* **Extracto de la página**:

El continuum creativo puede decirse que no es perenne, y cuando surgen en el horizonte las figuras de los clásicos apenas queda que decir que ha llegado el momento de los epígonos. Esto tampoco es el fin, porque el hombre que recibe un talento y además es un genio puede nacer en tiempos en donde todo aún está por hacer o entre epígonos. Lo que nos sorprende es, sin duda, cómo la fuerza dramática de los teatros nacionales ha ido pasando de un lugar a otro y en muchas ocasiones no se ha dado una constante. Es como si unas circunstancias externas tuvieran mucho que decir para que surja el talento. En tales casos hemos de pensar que el profundo significado que puede tener el tiempo es en muchos aspectos una circunstancia decisiva cuando tratamos este tipo de asuntos. No obstante, hemos de decir que no es suficiente, como hemos dicho, para la aparición de una fuerte vocación que se halle dotada de genio creador. El drama de nuestro tiempo solo puede surgir en unas circunstancias muy concretas, lo cual hace que el que sienta que dentro de sí lleva este modo de crear y de sentir hará que se ponga estéticamente en contra del tiempo en el que nos encontramos, y la razón que nos hace tomar esta determinación no es otra que la imposibilidad de nuestro presente para darse el arte como expresión más genuina del ser de toda una comunidad. Que una forma de arte pueda aspirar a integrarse en una comunidad es solo comprensible cuando esta trata asuntos que están guardados en el inconsciente colectivo, el cual trasciende toda moda y forma de una época.

* **Datos extraídos**:

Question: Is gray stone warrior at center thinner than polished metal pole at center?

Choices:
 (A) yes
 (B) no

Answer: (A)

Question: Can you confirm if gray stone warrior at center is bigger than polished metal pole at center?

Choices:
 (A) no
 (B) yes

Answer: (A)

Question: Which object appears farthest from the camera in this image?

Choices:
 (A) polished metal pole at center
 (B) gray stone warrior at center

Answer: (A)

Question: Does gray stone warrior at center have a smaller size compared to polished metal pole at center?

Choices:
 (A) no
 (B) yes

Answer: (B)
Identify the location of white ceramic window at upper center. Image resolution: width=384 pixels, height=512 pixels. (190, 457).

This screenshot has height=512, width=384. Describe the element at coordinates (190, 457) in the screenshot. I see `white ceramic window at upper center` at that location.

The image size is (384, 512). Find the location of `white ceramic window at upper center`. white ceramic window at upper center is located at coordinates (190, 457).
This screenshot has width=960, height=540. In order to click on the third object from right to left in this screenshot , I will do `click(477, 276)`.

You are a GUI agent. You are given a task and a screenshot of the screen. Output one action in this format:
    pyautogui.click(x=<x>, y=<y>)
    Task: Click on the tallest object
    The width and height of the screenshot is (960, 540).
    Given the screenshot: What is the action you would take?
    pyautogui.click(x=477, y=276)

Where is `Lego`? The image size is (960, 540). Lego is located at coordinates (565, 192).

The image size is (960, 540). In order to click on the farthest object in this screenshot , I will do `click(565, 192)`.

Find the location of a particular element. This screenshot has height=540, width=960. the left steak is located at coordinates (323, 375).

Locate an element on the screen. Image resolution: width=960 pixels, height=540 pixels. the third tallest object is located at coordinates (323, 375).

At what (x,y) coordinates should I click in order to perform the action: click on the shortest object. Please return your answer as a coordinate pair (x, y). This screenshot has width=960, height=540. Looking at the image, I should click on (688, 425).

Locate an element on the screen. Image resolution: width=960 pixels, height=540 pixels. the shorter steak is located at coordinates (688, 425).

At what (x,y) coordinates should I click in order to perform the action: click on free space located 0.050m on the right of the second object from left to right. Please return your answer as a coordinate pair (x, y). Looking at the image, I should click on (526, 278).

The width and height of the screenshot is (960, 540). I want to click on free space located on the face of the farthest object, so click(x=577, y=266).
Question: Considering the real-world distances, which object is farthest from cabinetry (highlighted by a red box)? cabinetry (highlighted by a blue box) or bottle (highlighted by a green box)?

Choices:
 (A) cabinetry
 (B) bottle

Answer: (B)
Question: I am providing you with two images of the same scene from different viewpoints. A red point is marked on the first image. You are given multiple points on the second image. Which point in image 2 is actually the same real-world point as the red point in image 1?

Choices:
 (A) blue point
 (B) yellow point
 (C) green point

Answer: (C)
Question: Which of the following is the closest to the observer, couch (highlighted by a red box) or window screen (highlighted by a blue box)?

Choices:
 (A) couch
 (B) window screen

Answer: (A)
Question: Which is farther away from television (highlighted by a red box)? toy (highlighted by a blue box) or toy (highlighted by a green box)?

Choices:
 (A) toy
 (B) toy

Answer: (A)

* **Instrucción dada**: Continúa el texto sobre el talento dramático a partir de su última oración. El material no guarda relación con el texto sobre el talento dramático.

* **Respuesta a la tarea**:
Como pilar de la cultura que nos ha llegado de los clásicos la que más ha preocupado a los hombres occidentales ha sido dar alcance y emular a la tragedia ática. A decir verdad, esta conciencia de la cuestión dramática en todo su alcance llega a ser una preocupación que nace en tiempos recientes, y coincide con la decadencia que sufrirá el acercamiento a la obra de Séneca y la revalorización paulatina de Esquilo y Sófocles. Sin ir al terreno más erudito y solo al alcance de quienes podían recibir una formación en las escuelas catedralicias que más tarde se convirtieron en las universidades de Europa nos encontramos ante la aparición del germen del drama moderno, que se deslindará verdaderamente de la visión ática en mucho y menos de la helenística que fue la de Eurípides o la de Séneca: las representaciones de la vida de Jesucristo, como es el Nacimiento o la Pasión. Con un primer tratamiento de omisión al hecho dramático por parte de la Iglesia en los primeros siglos de existencia más tarde se reconsideró que la representación de las escenas más importantes de la fe pudieran ser un sostén para las creencias de los fieles y medio de magisterio, de ejemplarización que permitiese al hombre vivir con intensidad su fe. Tal y como nació, su aparición fue unida a la visión de estas representaciones fuera de las iglesias, o bien también en el interior del propio templo. Tal y como se fue desarrollando esta visión de la fe fue apareciendo también de modo popular el juglar, que al cantar las hazañas de los héroes de las poesías pronto se llegó a la pantomima en la narración, para más tarde en un estado germinal varios que acompañaban a estas caravanas itinerantes asumir partes en los cantos y las historias que ya circulaban a lo largo y ancho del continente y que paulatinamente llegaban a todos los lugares.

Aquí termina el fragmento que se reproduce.